Hits, Views, and Visitors - What's the Difference?

If you have your own web page or site then you are probably interested in how many people are visiting your page. In order to track this you may have placed a counter on your page or you may have access to the web logs that track this without having to place a counter.

The problem with such statistics as you might obtain is in determining just exactly what it is that you are measuring. Are you counting hits, views, or visitors?

The least useful statistic is that obtained from hit counters. A hit is a request to download a file from your site. If your page has three images, two external javascripts and an external stylesheet then every request made to display that page in a browser will result in seven hits being recorded, one for the html itself and one for each of the other files attached to your page.

More useful is to count page views. Instead of counting each file that is being downloaded to display your page we want to count only one for each time that the entire page is requested. Many of the counters that I have seen place an image (often a transparent image only one pixel in size) on each page that is to be counted. In each instance the image file is given a different name and the number of requests to download these individual files equates to the number of page views. These images are often attached to the very end of the page source so that only those visitors who wait for the entire page to download will be counted. Of course if the same person downloads the same page again then they will be counted again. Another problem with counting downloads is that in many instances at least some of the files required for the page will already be in your visitor's cache and so may not be downloaded again when they revisit. Unfortunately you can't rely on this always being the case and so you cannot use this count as a count of visitors.
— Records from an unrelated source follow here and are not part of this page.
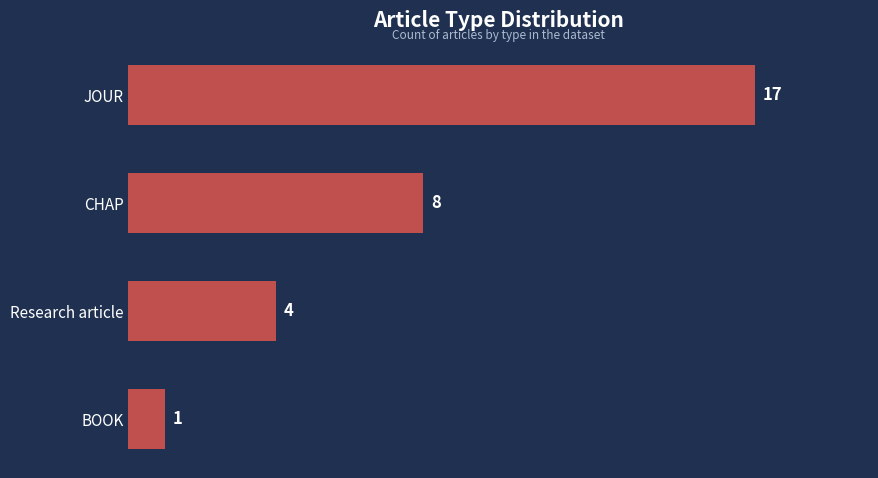

What is the label of the 3rd bar from the top?

Research article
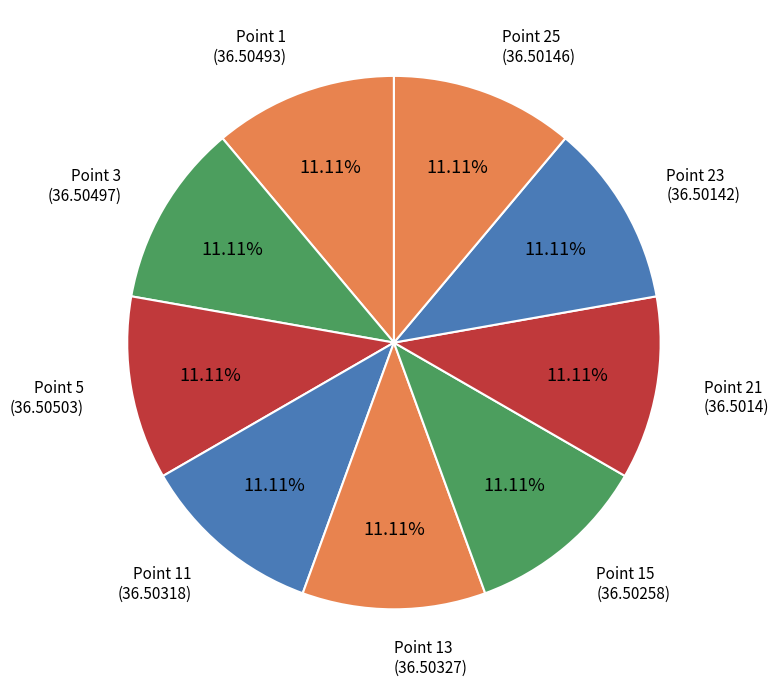

Combined, do Point 5 and Point 11 account for over 50%?

No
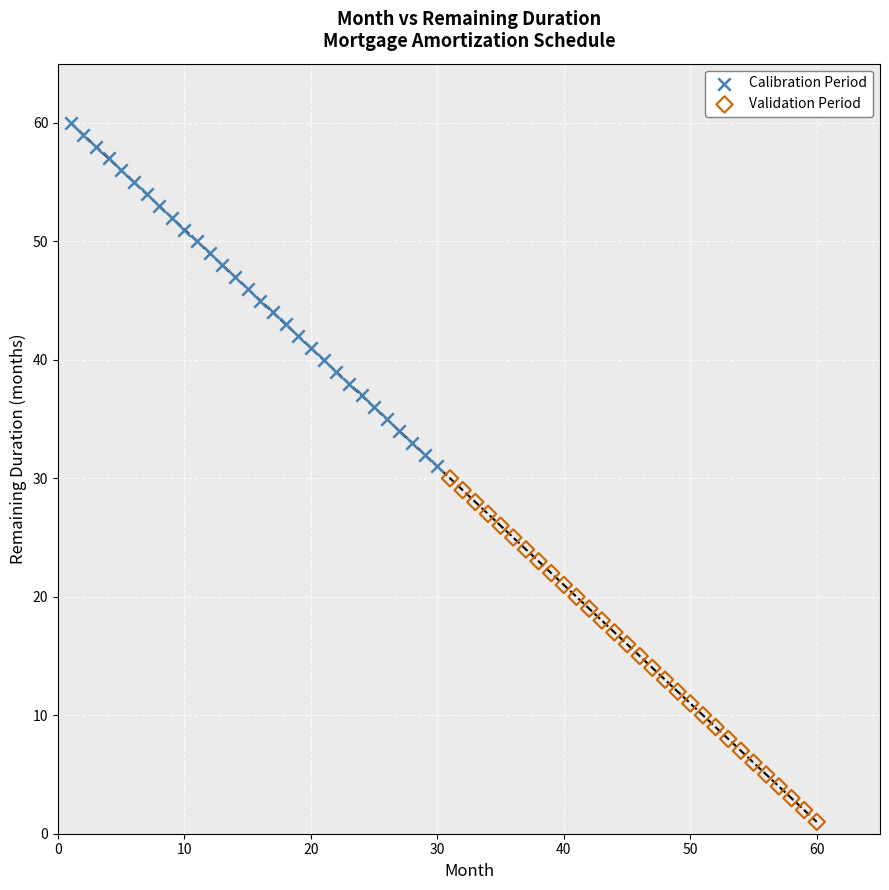

Which series reaches the minimum Y coordinate?

Validation Period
To get an accurate page view count requires that the file being used for the counter be always retrieved from the source location and not be available from your visitor's cache or any mirror or proxy site.

Counting unique visitors is the most meaningful statistic but is the hardest to obtain given the anonymity of the web. About the only way to accurately determine if the page is being viewed multiple times by the same person is to place a cookie on their computer at the time they first visit. If they have cookies disabled then you can't do this. Even where you can, the cookie will not stay there forever, an appropriate expiry period will be needed after which a new visit to the page by the same person will be counted as an additional visitor by the counter. The only other possible way of attempting to track unique visitors is by storing the IP addresses and assuming that two visits from the same IP address are being made by the same person which will not always be correct.